▸ Requirement:
Put every one of the following lines into a numbered list, leaving out any blank lines.

===== Supplied entries

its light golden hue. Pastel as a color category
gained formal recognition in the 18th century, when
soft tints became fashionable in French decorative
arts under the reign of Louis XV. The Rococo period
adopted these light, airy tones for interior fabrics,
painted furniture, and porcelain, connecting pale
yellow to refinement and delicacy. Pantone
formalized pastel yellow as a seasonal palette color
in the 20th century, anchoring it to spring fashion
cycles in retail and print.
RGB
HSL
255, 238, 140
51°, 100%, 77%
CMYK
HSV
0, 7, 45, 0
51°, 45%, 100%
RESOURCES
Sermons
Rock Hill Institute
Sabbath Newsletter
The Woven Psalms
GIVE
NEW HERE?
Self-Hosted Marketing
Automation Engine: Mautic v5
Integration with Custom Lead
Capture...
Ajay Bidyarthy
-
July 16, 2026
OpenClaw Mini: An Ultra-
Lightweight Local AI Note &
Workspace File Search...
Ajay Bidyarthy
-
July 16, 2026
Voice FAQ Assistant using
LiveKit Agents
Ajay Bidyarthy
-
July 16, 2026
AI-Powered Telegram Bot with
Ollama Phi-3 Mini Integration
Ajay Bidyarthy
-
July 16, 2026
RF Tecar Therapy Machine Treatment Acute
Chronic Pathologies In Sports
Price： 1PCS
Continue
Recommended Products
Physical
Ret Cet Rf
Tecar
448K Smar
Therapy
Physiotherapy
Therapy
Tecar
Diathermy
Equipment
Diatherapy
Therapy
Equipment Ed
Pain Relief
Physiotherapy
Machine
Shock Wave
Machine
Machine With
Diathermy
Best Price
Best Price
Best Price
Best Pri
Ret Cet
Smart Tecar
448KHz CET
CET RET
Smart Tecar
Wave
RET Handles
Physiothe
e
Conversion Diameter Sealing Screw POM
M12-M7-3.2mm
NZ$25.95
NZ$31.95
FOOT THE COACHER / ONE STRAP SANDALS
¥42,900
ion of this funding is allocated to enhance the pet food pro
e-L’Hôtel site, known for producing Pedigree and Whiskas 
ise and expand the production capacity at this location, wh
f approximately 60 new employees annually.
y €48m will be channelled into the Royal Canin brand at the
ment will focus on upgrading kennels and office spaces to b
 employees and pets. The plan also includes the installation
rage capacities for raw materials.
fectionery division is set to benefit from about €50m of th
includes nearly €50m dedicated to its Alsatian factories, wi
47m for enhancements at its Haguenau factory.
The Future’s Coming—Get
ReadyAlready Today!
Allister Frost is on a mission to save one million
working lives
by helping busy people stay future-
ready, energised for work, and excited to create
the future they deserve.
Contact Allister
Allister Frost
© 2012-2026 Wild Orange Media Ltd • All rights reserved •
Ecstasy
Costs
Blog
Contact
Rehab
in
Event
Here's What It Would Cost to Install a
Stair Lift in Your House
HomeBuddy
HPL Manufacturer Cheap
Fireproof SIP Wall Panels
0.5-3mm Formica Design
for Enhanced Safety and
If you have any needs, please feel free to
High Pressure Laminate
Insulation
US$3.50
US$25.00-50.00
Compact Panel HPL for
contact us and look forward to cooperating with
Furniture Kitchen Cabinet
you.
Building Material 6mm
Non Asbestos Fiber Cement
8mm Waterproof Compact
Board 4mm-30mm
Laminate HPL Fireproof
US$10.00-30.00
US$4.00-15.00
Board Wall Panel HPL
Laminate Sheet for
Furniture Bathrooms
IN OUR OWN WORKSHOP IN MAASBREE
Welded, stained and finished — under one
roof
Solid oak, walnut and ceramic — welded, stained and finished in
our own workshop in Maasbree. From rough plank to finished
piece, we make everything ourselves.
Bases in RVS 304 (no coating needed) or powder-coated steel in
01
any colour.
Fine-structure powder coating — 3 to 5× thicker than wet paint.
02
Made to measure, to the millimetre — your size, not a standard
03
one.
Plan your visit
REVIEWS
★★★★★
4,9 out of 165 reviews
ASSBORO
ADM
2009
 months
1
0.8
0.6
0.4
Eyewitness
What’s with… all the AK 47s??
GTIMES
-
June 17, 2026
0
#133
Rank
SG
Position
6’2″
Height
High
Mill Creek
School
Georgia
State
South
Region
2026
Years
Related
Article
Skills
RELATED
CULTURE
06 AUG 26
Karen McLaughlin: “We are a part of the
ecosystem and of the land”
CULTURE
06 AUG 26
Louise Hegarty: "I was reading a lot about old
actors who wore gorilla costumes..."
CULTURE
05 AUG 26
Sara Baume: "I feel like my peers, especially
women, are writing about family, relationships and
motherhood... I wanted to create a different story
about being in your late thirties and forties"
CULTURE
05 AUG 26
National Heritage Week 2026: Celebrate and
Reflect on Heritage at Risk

==========

▸ Result for this exercise:
1. its light golden hue. Pastel as a color category
2. gained formal recognition in the 18th century, when
3. soft tints became fashionable in French decorative
4. arts under the reign of Louis XV. The Rococo period
5. adopted these light, airy tones for interior fabrics,
6. painted furniture, and porcelain, connecting pale
7. yellow to refinement and delicacy. Pantone
8. formalized pastel yellow as a seasonal palette color
9. in the 20th century, anchoring it to spring fashion
10. cycles in retail and print.
11. RGB
12. HSL
13. 255, 238, 140
14. 51°, 100%, 77%
15. CMYK
16. HSV
17. 0, 7, 45, 0
18. 51°, 45%, 100%
19. RESOURCES
20. Sermons
21. Rock Hill Institute
22. Sabbath Newsletter
23. The Woven Psalms
24. GIVE
25. NEW HERE?
26. Self-Hosted Marketing
27. Automation Engine: Mautic v5
28. Integration with Custom Lead
29. Capture...
30. Ajay Bidyarthy
31. -
32. July 16, 2026
33. OpenClaw Mini: An Ultra-
34. Lightweight Local AI Note &
35. Workspace File Search...
36. Ajay Bidyarthy
37. -
38. July 16, 2026
39. Voice FAQ Assistant using
40. LiveKit Agents
41. Ajay Bidyarthy
42. -
43. July 16, 2026
44. AI-Powered Telegram Bot with
45. Ollama Phi-3 Mini Integration
46. Ajay Bidyarthy
47. -
48. July 16, 2026
49. RF Tecar Therapy Machine Treatment Acute
50. Chronic Pathologies In Sports
51. Price： 1PCS
52. Continue
53. Recommended Products
54. Physical
55. Ret Cet Rf
56. Tecar
57. 448K Smar
58. Therapy
59. Physiotherapy
60. Therapy
61. Tecar
62. Diathermy
63. Equipment
64. Diatherapy
65. Therapy
66. Equipment Ed
67. Pain Relief
68. Physiotherapy
69. Machine
70. Shock Wave
71. Machine
72. Machine With
73. Diathermy
74. Best Price
75. Best Price
76. Best Price
77. Best Pri
78. Ret Cet
79. Smart Tecar
80. 448KHz CET
81. CET RET
82. Smart Tecar
83. Wave
84. RET Handles
85. Physiothe
86. e
87. Conversion Diameter Sealing Screw POM
88. M12-M7-3.2mm
89. NZ$25.95
90. NZ$31.95
91. FOOT THE COACHER / ONE STRAP SANDALS
92. ¥42,900
93. ion of this funding is allocated to enhance the pet food pro
94. e-L’Hôtel site, known for producing Pedigree and Whiskas 
95. ise and expand the production capacity at this location, wh
96. f approximately 60 new employees annually.
97. y €48m will be channelled into the Royal Canin brand at the
98. ment will focus on upgrading kennels and office spaces to b
99.  employees and pets. The plan also includes the installation
100. rage capacities for raw materials.
101. fectionery division is set to benefit from about €50m of th
102. includes nearly €50m dedicated to its Alsatian factories, wi
103. 47m for enhancements at its Haguenau factory.
104. The Future’s Coming—Get
105. ReadyAlready Today!
106. Allister Frost is on a mission to save one million
107. working lives
108. by helping busy people stay future-
109. ready, energised for work, and excited to create
110. the future they deserve.
111. Contact Allister
112. Allister Frost
113. © 2012-2026 Wild Orange Media Ltd • All rights reserved •
114. Ecstasy
115. Costs
116. Blog
117. Contact
118. Rehab
119. in
120. Event
121. Here's What It Would Cost to Install a
122. Stair Lift in Your House
123. HomeBuddy
124. HPL Manufacturer Cheap
125. Fireproof SIP Wall Panels
126. 0.5-3mm Formica Design
127. for Enhanced Safety and
128. If you have any needs, please feel free to
129. High Pressure Laminate
130. Insulation
131. US$3.50
132. US$25.00-50.00
133. Compact Panel HPL for
134. contact us and look forward to cooperating with
135. Furniture Kitchen Cabinet
136. you.
137. Building Material 6mm
138. Non Asbestos Fiber Cement
139. 8mm Waterproof Compact
140. Board 4mm-30mm
141. Laminate HPL Fireproof
142. US$10.00-30.00
143. US$4.00-15.00
144. Board Wall Panel HPL
145. Laminate Sheet for
146. Furniture Bathrooms
147. IN OUR OWN WORKSHOP IN MAASBREE
148. Welded, stained and finished — under one
149. roof
150. Solid oak, walnut and ceramic — welded, stained and finished in
151. our own workshop in Maasbree. From rough plank to finished
152. piece, we make everything ourselves.
153. Bases in RVS 304 (no coating needed) or powder-coated steel in
154. 01
155. any colour.
156. Fine-structure powder coating — 3 to 5× thicker than wet paint.
157. 02
158. Made to measure, to the millimetre — your size, not a standard
159. 03
160. one.
161. Plan your visit
162. REVIEWS
163. ★★★★★
164. 4,9 out of 165 reviews
165. ASSBORO
166. ADM
167. 2009
168.  months
169. 1
170. 0.8
171. 0.6
172. 0.4
173. Eyewitness
174. What’s with… all the AK 47s??
175. GTIMES
176. -
177. June 17, 2026
178. 0
179. #133
180. Rank
181. SG
182. Position
183. 6’2″
184. Height
185. High
186. Mill Creek
187. School
188. Georgia
189. State
190. South
191. Region
192. 2026
193. Years
194. Related
195. Article
196. Skills
197. RELATED
198. CULTURE
199. 06 AUG 26
200. Karen McLaughlin: “We are a part of the
201. ecosystem and of the land”
202. CULTURE
203. 06 AUG 26
204. Louise Hegarty: "I was reading a lot about old
205. actors who wore gorilla costumes..."
206. CULTURE
207. 05 AUG 26
208. Sara Baume: "I feel like my peers, especially
209. women, are writing about family, relationships and
210. motherhood... I wanted to create a different story
211. about being in your late thirties and forties"
212. CULTURE
213. 05 AUG 26
214. National Heritage Week 2026: Celebrate and
215. Reflect on Heritage at Risk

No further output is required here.